All audiophiles know Joe Sample. His recordings like Carmel and Rainbow Seeker were early Mofi selections. Randy and Joe go way back to the Crusader's days when they scored a hit with "Street life". This album is the culmination of years of friendship and musical kinship. Randy's jazzy, gospel inflected, smooth and sassy just has to be heard. She doesn't indulge in Maria Carey fits of melissma, she has nothing to prove. She's much more like Diana Reeves blended with a little Nina Simone and Ella.She's smooth, but this ain't no vapid smooth jazz junk, just two excellent, brilliant musicians in their prime having a great time. There are classics here like "But Beautiful" and the best rendition of "When I Need You" ever - including the original by Leo Sayer, but there are also tunes like "See Line Woman" and "Love Town" that are so sexy they make Sade seem like Karen Carpenter. Sample comes up with some of the most unique grooves and hooks we've heard. Consummate taste rules the day. If you have an affection for female vocals, this is one you should check out. The audio quality is far above average as well.






Label: Sub Pop. Catalog number: SP 705

Sure. You know this came out on CD, but did you know it's also available on vinyl? For 13 bucks brand new? That's the version we reviewed before this became the huge hit that it did.What we have here is an indie rock LP that real adults just might be able to enjoy. There are real melodies and harmonies and the lead singer, James Mercer, can actually sing! On pitch and everything. This is not some teen angst, filled with rage against everything effort. You won't want to go to your local high school and shoot it up if you listen.You may just discover that there is some real talent out in rock land. Of course, if you are a devoted chamber music enthusiast, this still might not appeal to you, but if you like a little more fuzz guitar and studio effects, you owe it to yourself to at least listen. Of course, the LP smokes the CD.




Peacefrog Records

Okay. This is not a 2007 release. It was released in the UK as "Beyond the Infinite" in '06. But imagine this: take some Crosby, Stills Nash & Young, throw in some Steely Dan (and a whole lot of warmth), Brian Wilson and the Beachboys minus the surfing style, garnish with a smidge of America, Sting and Joni Mitchell and you have this amazingly fresh, gorgeous recording. It was recorded on the same analog mixing board as "Dark Side of the Moon" and it was available in a two-LP edition. Good luck finding one.This is not 70's retro at all. It uses some tasty electronica along with lush strings at times and 5 part vocal harmony. Again, the lead singer has a real voice and can use it very musically and thus real adults will like this.



Manhattan Records

This should more accurately be named "Celtic Women" because there are actually six Gaelic lasses featured on this disc - five of whom sing like angels and one who sets fire to a violin with her incredible technique and musicality.
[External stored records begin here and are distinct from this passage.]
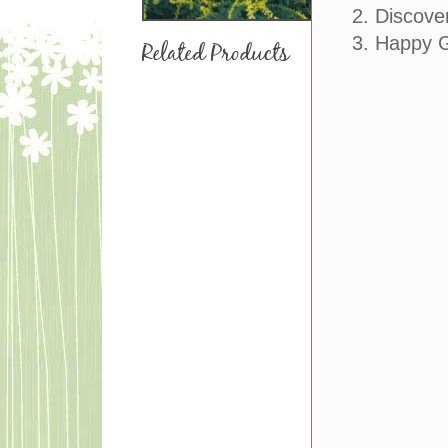
2. Discove
3. Happy 
Related Products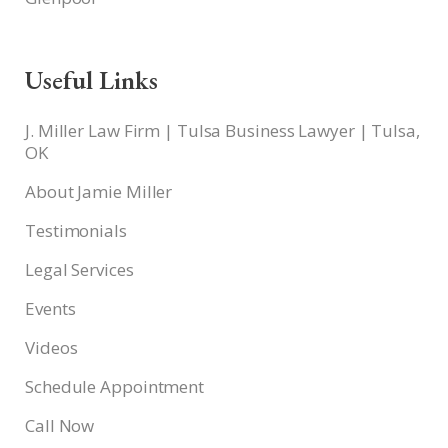
Useful Links
J. Miller Law Firm | Tulsa Business Lawyer | Tulsa,
OK
About Jamie Miller
Testimonials
Legal Services
Events
Videos
Schedule Appointment
Call Now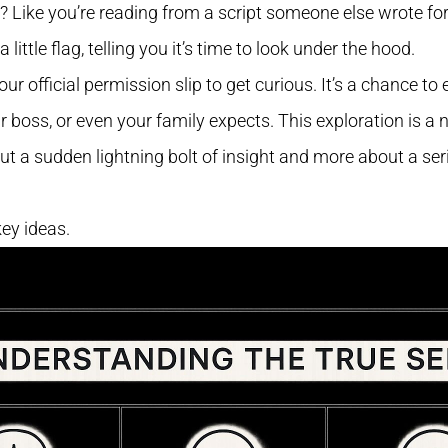
ole? Like you’re reading from a script someone else wrote for
a little flag, telling you it’s time to look under the hood.
your official permission slip to get curious. It’s a chance 
r boss, or even your family expects. This exploration is a 
ut a sudden lightning bolt of insight and more about a seri
key ideas.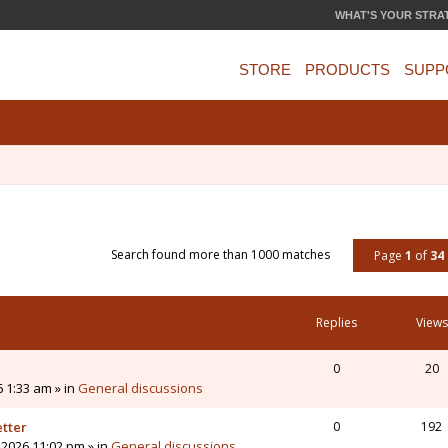
WHAT'S YOUR STRA
STORE
PRODUCTS
SUPP
Search found more than 1000 matches
Page
1
of
34
Replies
Views
0
20
6 1:33 am » in
General discussions
etter
0
192
 2026 11:02 pm » in
General discussions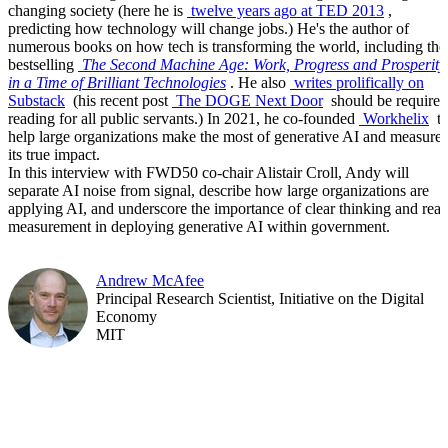
changing society (here he is
twelve years ago at TED 2013
,
predicting how technology will change jobs.) He's the author of
numerous books on how tech is transforming the world, including the
bestselling
The Second Machine Age: Work, Progress and Prosperity
in a Time of Brilliant Technologies
. He also
writes prolifically on
Substack
(his recent post
The DOGE Next Door
should be required
reading for all public servants.) In 2021, he co-founded
Workhelix
t
help large organizations make the most of generative AI and measure
its true impact.
In this interview with FWD50 co-chair Alistair Croll, Andy will
separate AI noise from signal, describe how large organizations are
applying AI, and underscore the importance of clear thinking and real
measurement in deploying generative AI within government.
Andrew McAfee
Principal Research Scientist, Initiative on the Digital
Economy
MIT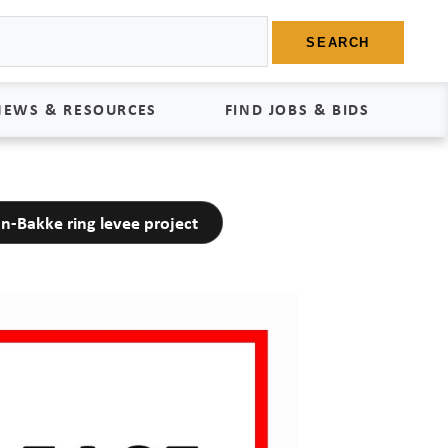
SEARCH
NEWS & RESOURCES
FIND JOBS & BIDS
News
Find Jobs
n-Bakke ring levee project
edia Kit
Bids
tudies
egal Documents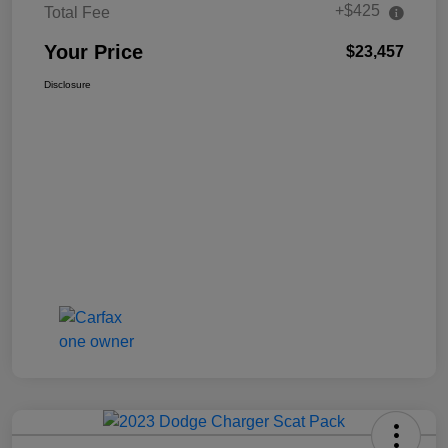
+$425
Total Fee
Your Price
$23,457
Disclosure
The women prove that melodies can actually be sung on pitch as they all show the propensity to nail each syllable in the dead center of the pitch, and over an extreme range to boot. And it's not accomplished through electronic pitch correction in a studio - they do it in live concert as well as I witnessed when they appeared locally. They are backed by a huge cast of orchestra and chorus that includes a large array of percussion instruments with liberal use of enormous bass drums that will tax any subwoofers. The music is lush, beautiful, fun and up lifting. If you love female vocals like we do, this is a must listen.




Shout Factory

If you have read any of our shootouts, you will see that there are many Jennifer Warnes fans at Stereomojo as her songs are frequently used as reference music.

The original release of Famous Blue Raincoat twenty years ago was an immediate audiophile favorite, particularly on LP. Not only because of the outstanding sonics, but because the music was hypnotic as well. Warnes interprets the songs of master song writer Leonard Cohen in breathtaking style.This new addition is completely redone and re-mastered by Paul Grumman who did the original. The updated CD sonics are superb. This deluxe new reissue contains four previously unreleased songs and a 24-page booklet with rare photos from Warnes' personal collection.